Payroll-Relevanz (Odoo)
- Kumulationslogik je Arbeitnehmer über das Kalenderjahr: erst nach Überschreiten der Freigrenze (20 % je Einzelfall) und des Freibetrags (€ 1.000,–) entsteht im Monat der Überschreitung ein abgabenpflichtiger Sachbezug — kein pauschaler Monatsansatz.
- Unter der Freigrenze: kein Ansatz und keine Erfassungspflicht; über 20 %: Aufzeichnung und Lohnkonto-Erfassung auch im befreiten Bereich.

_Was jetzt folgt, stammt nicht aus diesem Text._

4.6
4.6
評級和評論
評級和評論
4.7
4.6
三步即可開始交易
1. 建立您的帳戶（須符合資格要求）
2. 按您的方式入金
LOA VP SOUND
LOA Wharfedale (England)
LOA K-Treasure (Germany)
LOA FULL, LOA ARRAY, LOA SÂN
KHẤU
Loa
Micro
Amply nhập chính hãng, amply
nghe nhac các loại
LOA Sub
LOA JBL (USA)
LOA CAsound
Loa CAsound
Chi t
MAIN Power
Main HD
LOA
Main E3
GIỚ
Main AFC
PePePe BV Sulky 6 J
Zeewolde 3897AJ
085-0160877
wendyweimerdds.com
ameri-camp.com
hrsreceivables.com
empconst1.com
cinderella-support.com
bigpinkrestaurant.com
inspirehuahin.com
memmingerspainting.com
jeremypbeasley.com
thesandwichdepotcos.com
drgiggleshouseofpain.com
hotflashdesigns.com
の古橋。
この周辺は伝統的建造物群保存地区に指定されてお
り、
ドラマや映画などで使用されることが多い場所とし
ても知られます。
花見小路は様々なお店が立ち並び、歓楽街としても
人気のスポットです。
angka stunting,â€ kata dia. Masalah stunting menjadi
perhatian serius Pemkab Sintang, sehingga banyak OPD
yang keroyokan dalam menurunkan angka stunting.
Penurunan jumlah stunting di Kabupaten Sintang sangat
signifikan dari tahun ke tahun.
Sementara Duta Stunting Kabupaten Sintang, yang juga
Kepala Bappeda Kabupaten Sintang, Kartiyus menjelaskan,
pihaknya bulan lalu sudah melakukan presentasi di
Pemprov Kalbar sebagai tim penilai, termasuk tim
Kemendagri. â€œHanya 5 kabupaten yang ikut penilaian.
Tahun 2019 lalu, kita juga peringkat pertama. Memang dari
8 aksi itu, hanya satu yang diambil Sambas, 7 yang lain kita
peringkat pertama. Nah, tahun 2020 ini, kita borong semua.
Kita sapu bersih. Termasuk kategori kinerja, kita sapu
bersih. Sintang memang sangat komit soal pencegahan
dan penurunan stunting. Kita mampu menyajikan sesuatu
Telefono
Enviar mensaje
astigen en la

- Einheitliche Behandlung über alle Abgabenarten → eine gemeinsame BG, kein LSt-/SV-Split.
- Endpreis-Ermittlung (Zeitpunkt des Bezugs!) und Gruppenmerkmale sind Datenhaltung außerhalb der Abrechnungs-Engine (Artikelstamm, Mitarbeitergruppen).
- Systematik des Ansatzes als laufender/jährlicher Bezug: → lb-ent-10.
Verweise
- KB-intern: lb-sac-13 (Sachbezug – Gehaltsvorschuss und Arbeitgeberdarlehen — Vorrang der Zinsenersparnis-Bewertung nach § 5 Sachbezugswerte-VO) · lb-ent-10 (Lohn & Gehalt — Bezugsrahmen laufender/jährlicher Bezüge)
- Projekt:
personalverrechnung/RECHTSQUELLEN-Privat.md - Hinweis: Das Briefing verweist auf „Personalrabatte – Rechtslage bis Ende 2015" — dieses Dokument ist nicht im KB-Korpus (ggf. Folgebatch); die Rechtslage bis 2015 ist für laufende Abrechnungen ohnehin historisch.